┌─ RECORDS

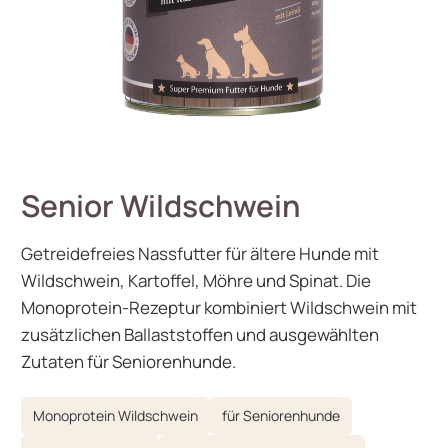
Senior Wildschwein
Getreidefreies Nassfutter für ältere Hunde mit
Wildschwein, Kartoffel, Möhre und Spinat. Die
Monoprotein-Rezeptur kombiniert Wildschwein mit
zusätzlichen Ballaststoffen und ausgewählten
Zutaten für Seniorenhunde.
Monoprotein Wildschwein
für Seniorenhunde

└─

▸ AIM OF THE TASK
After locating the line that holds "Zutaten für Seniorenhunde.", print it and each line after it through the end of the data, exactly as it stands.

▸ SOLUTION FOR THIS PROBLEM
Zutaten für Seniorenhunde.
Monoprotein Wildschwein
für Seniorenhunde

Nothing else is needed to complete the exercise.